• **TASK TO CARRY OUT**
Please copy out each entry, word for word.

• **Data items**
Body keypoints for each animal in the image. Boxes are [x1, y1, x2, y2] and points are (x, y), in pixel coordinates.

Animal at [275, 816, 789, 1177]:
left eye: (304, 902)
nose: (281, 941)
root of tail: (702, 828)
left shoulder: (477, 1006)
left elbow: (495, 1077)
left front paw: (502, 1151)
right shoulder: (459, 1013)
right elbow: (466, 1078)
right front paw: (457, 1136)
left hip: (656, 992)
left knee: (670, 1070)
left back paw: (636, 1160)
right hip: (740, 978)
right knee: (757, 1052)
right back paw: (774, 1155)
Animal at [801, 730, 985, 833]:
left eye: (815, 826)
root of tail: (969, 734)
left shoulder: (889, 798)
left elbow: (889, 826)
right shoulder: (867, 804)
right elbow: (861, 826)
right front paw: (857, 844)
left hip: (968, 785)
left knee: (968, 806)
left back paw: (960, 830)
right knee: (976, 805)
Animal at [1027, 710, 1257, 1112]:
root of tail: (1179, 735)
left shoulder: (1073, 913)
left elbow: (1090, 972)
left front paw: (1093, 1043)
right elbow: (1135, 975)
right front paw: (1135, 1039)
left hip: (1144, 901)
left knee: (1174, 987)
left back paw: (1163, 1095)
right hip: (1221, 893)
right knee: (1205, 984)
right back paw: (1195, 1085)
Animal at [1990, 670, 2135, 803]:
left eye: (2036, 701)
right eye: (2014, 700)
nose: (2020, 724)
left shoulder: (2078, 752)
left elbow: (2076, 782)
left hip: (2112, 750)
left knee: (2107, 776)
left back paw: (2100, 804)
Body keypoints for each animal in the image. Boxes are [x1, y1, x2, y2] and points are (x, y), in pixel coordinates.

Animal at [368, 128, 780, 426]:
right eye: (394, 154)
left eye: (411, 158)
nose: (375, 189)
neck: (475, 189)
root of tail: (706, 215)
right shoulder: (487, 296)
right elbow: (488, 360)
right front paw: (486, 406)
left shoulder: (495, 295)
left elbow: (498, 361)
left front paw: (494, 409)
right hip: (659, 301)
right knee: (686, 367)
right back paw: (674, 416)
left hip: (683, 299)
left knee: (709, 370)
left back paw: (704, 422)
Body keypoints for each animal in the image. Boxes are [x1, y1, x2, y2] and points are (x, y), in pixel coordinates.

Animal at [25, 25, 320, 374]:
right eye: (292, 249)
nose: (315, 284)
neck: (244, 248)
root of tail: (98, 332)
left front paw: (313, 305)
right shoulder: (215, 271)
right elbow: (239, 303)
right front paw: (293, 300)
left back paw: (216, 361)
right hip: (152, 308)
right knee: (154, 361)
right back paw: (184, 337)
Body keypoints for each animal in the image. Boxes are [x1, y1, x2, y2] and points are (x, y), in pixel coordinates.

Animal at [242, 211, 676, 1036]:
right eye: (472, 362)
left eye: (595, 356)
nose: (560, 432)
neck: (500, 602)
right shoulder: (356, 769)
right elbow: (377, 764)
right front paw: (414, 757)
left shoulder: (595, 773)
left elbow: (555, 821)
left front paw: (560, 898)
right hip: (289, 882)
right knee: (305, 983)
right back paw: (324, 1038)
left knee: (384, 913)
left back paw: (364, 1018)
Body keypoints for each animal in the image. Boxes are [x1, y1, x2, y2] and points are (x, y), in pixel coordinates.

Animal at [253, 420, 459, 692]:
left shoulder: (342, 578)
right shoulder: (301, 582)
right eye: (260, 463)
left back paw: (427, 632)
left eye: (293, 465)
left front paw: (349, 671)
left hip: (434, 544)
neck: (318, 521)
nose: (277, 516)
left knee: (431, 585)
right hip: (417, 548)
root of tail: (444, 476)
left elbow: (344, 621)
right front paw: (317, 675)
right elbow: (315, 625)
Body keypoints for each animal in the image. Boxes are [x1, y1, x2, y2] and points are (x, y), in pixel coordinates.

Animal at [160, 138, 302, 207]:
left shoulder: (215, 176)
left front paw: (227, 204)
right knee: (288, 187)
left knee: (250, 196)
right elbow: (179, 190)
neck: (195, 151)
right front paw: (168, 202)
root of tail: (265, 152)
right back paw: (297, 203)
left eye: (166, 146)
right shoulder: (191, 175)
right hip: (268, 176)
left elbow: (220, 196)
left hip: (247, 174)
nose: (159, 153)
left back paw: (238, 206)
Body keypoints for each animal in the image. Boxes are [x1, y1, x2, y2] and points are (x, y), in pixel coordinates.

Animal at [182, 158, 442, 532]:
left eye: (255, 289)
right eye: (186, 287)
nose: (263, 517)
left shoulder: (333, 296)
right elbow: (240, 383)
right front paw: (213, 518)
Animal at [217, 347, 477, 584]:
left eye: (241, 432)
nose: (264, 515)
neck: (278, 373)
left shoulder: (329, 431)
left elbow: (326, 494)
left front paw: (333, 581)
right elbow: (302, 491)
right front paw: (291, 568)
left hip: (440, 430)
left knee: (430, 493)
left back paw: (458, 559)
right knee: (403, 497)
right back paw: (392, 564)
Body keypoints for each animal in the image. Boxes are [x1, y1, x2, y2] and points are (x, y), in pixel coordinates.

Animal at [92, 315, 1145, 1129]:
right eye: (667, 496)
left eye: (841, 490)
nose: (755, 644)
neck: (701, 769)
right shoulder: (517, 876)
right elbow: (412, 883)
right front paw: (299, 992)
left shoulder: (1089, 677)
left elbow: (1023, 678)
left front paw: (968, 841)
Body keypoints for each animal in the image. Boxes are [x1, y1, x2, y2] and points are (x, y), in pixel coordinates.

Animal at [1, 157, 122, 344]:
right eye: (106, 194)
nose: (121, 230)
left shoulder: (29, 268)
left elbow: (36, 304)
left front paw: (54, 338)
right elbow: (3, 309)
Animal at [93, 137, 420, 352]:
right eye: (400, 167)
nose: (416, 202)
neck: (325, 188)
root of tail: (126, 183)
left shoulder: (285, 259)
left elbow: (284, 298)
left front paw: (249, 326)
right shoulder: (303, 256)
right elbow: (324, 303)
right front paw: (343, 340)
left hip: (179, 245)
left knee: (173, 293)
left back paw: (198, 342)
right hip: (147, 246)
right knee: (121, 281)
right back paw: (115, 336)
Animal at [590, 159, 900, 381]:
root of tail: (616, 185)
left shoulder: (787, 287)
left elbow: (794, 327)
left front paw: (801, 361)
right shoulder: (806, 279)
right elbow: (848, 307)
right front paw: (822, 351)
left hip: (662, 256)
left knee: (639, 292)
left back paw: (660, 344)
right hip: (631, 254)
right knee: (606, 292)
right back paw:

• **COMPLETED TASK**
Body keypoints for each animal in the image. Boxes are [x1, y1, x2, y2] and points are (x, y), in pixel coordinates.

Animal at [275, 816, 789, 1177]:
left eye: (304, 902)
nose: (281, 941)
root of tail: (702, 828)
left shoulder: (477, 1006)
left elbow: (495, 1077)
left front paw: (502, 1151)
right shoulder: (459, 1013)
right elbow: (466, 1078)
right front paw: (457, 1136)
left hip: (656, 992)
left knee: (670, 1070)
left back paw: (636, 1160)
right hip: (740, 978)
right knee: (757, 1052)
right back paw: (774, 1155)
Animal at [801, 730, 985, 833]:
left eye: (815, 826)
root of tail: (969, 734)
left shoulder: (889, 798)
left elbow: (889, 826)
right shoulder: (867, 804)
right elbow: (861, 826)
right front paw: (857, 844)
left hip: (968, 785)
left knee: (968, 806)
left back paw: (960, 830)
right knee: (976, 805)
Animal at [1027, 710, 1257, 1112]:
root of tail: (1179, 735)
left shoulder: (1073, 913)
left elbow: (1090, 972)
left front paw: (1093, 1043)
right elbow: (1135, 975)
right front paw: (1135, 1039)
left hip: (1144, 901)
left knee: (1174, 987)
left back paw: (1163, 1095)
right hip: (1221, 893)
right knee: (1205, 984)
right back paw: (1195, 1085)
Animal at [1990, 670, 2135, 803]:
left eye: (2036, 701)
right eye: (2014, 700)
nose: (2020, 724)
left shoulder: (2078, 752)
left elbow: (2076, 782)
left hip: (2112, 750)
left knee: (2107, 776)
left back paw: (2100, 804)
Body keypoints for each animal in the image. Boxes are [x1, y1, x2, y2] and points are (x, y), in pixel coordinates.

Animal at [368, 128, 780, 426]:
right eye: (394, 154)
left eye: (411, 158)
nose: (375, 189)
neck: (475, 189)
root of tail: (706, 215)
right shoulder: (487, 296)
right elbow: (488, 360)
right front paw: (486, 406)
left shoulder: (495, 295)
left elbow: (498, 361)
left front paw: (494, 409)
right hip: (659, 301)
right knee: (686, 367)
right back paw: (674, 416)
left hip: (683, 299)
left knee: (709, 370)
left back paw: (704, 422)
Body keypoints for each animal in the image. Boxes are [x1, y1, x2, y2] and points are (x, y), in pixel coordinates.

Animal at [25, 25, 320, 374]:
right eye: (292, 249)
nose: (315, 284)
neck: (244, 248)
root of tail: (98, 332)
left front paw: (313, 305)
right shoulder: (215, 271)
right elbow: (239, 303)
right front paw: (293, 300)
left back paw: (216, 361)
right hip: (152, 308)
right knee: (154, 361)
right back paw: (184, 337)
Body keypoints for each animal in the image. Boxes are [x1, y1, x2, y2] and points are (x, y), in pixel coordinates.

Animal at [242, 211, 676, 1036]:
right eye: (472, 362)
left eye: (595, 356)
nose: (560, 432)
neck: (500, 602)
right shoulder: (356, 769)
right elbow: (377, 764)
right front paw: (414, 757)
left shoulder: (595, 773)
left elbow: (555, 821)
left front paw: (560, 898)
right hip: (289, 882)
right knee: (305, 983)
right back paw: (324, 1038)
left knee: (384, 913)
left back paw: (364, 1018)
Body keypoints for each animal in the image. Boxes are [x1, y1, x2, y2] and points are (x, y), in pixel coordinates.

Animal at [253, 420, 459, 692]:
left shoulder: (342, 578)
right shoulder: (301, 582)
right eye: (260, 463)
left back paw: (427, 632)
left eye: (293, 465)
left front paw: (349, 671)
left hip: (434, 544)
neck: (318, 521)
nose: (277, 516)
left knee: (431, 585)
right hip: (417, 548)
root of tail: (444, 476)
left elbow: (344, 621)
right front paw: (317, 675)
right elbow: (315, 625)
Body keypoints for each animal in the image. Boxes are [x1, y1, x2, y2] and points are (x, y), in pixel coordinates.

Animal at [160, 138, 302, 207]:
left shoulder: (215, 176)
left front paw: (227, 204)
right knee: (288, 187)
left knee: (250, 196)
right elbow: (179, 190)
neck: (195, 151)
right front paw: (168, 202)
root of tail: (265, 152)
right back paw: (297, 203)
left eye: (166, 146)
right shoulder: (191, 175)
right hip: (268, 176)
left elbow: (220, 196)
left hip: (247, 174)
nose: (159, 153)
left back paw: (238, 206)
Body keypoints for each animal in the image. Boxes are [x1, y1, x2, y2] and points are (x, y), in pixel coordinates.

Animal at [182, 158, 442, 532]:
left eye: (255, 289)
right eye: (186, 287)
nose: (263, 517)
left shoulder: (333, 296)
right elbow: (240, 383)
right front paw: (213, 518)
Animal at [217, 347, 477, 584]:
left eye: (241, 432)
nose: (264, 515)
neck: (278, 373)
left shoulder: (329, 431)
left elbow: (326, 494)
left front paw: (333, 581)
right elbow: (302, 491)
right front paw: (291, 568)
left hip: (440, 430)
left knee: (430, 493)
left back paw: (458, 559)
right knee: (403, 497)
right back paw: (392, 564)
Body keypoints for each animal in the image. Boxes are [x1, y1, x2, y2] and points are (x, y), in pixel coordinates.

Animal at [92, 315, 1145, 1129]:
right eye: (667, 496)
left eye: (841, 490)
nose: (755, 644)
neck: (701, 769)
right shoulder: (517, 876)
right elbow: (412, 883)
right front paw: (299, 992)
left shoulder: (1089, 677)
left elbow: (1023, 678)
left front paw: (968, 841)
Body keypoints for each animal in the image. Boxes are [x1, y1, x2, y2] and points are (x, y), in pixel coordinates.

Animal at [1, 157, 122, 344]:
right eye: (106, 194)
nose: (121, 230)
left shoulder: (29, 268)
left elbow: (36, 304)
left front paw: (54, 338)
right elbow: (3, 309)
Animal at [93, 137, 420, 352]:
right eye: (400, 167)
nose: (416, 202)
neck: (325, 188)
root of tail: (126, 183)
left shoulder: (285, 259)
left elbow: (284, 298)
left front paw: (249, 326)
right shoulder: (303, 256)
right elbow: (324, 303)
right front paw: (343, 340)
left hip: (179, 245)
left knee: (173, 293)
left back paw: (198, 342)
right hip: (147, 246)
right knee: (121, 281)
right back paw: (115, 336)
Animal at [590, 159, 900, 381]:
root of tail: (616, 185)
left shoulder: (787, 287)
left elbow: (794, 327)
left front paw: (801, 361)
right shoulder: (806, 279)
right elbow: (848, 307)
right front paw: (822, 351)
left hip: (662, 256)
left knee: (639, 292)
left back paw: (660, 344)
right hip: (631, 254)
right knee: (606, 292)
right back paw:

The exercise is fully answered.